Because of Mother’s Day, May is a popular month to honor our mothers and the special bond between children and the incredible women who raised them. This powerful mother-child bond is among the reasons why the health and wellbeing of the mom attributes to and can often affect the children. Because of this, when addressing family violence, many often focus on a siloed approach that addresses the mother and/or children only. While this approach of only focusing on one part of the family comes with the best intentions, it makes it more difficult to create sustainable change.
Over our 27-year history, we have found that when you address the adverse effects of family violence in a manner that is specifically tailored to the unique needs of both parents and their children, the following benefits can occur:
- Mothers are more likely to receive help if their children can also receive help at the same time: For many of the families that we have worked with, we have found that family violence is often not the only obstacle that mothers are dealing with. Many of these women also struggle with financial challenges, work obligations, child rearing, and many more responsibilities. As a result, asking a mother to come to a support group can sometimes feel overwhelming. Despite these challenges, we have found that many survivors are more likely to participate and stay engaged in the program if their children can also receive support for the violence they have witnessed.

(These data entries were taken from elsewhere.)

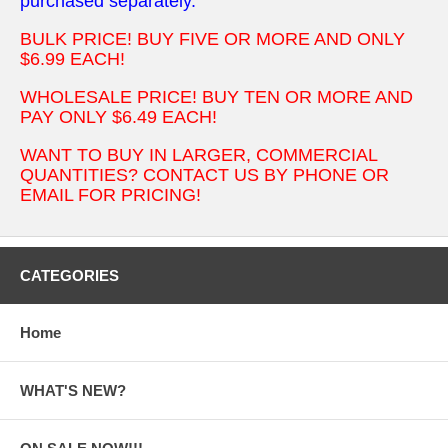
purchased separately.
BULK PRICE! BUY FIVE OR MORE AND ONLY
$6.99 EACH!
WHOLESALE PRICE! BUY TEN OR MORE AND
PAY ONLY $6.49 EACH!
WANT TO BUY IN LARGER, COMMERCIAL
QUANTITIES? CONTACT US BY PHONE OR
EMAIL FOR PRICING!
CATEGORIES
Home
WHAT'S NEW?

- The more parts of the family you work with, the better informed you are: For a variety of reasons, mothers may not always feel comfortable being completely honest about their situation. Children, especially when they are young, often do not share this fear. As a result, when organizations are given the opportunity to work with both the mom and child(ren), they are able to get a clearer picture and, as a result, are better equipped to provide a more effective intervention.
- You can help stop the cycle of violence: Research shows that children who grow up in homes where there is family violence are more likely to use or experience violence as adults. As a result, one of the best ways to stop the cycle is to not only address the current violence but also provide the children with the tools and resources to stop the cycle of violence. By working with both the survivor and the children, you are better able to create sustainable change.
Agencies and individuals may not always be able to work with each part of the family, but making every effort to connect with each family member could significantly increase the chances of a positive outcome. Addressing family violence with a more inclusive approach that includes everyone’s insights and perspective, instead of a singular perspective, helps increase the safety and wellbeing of the entire family.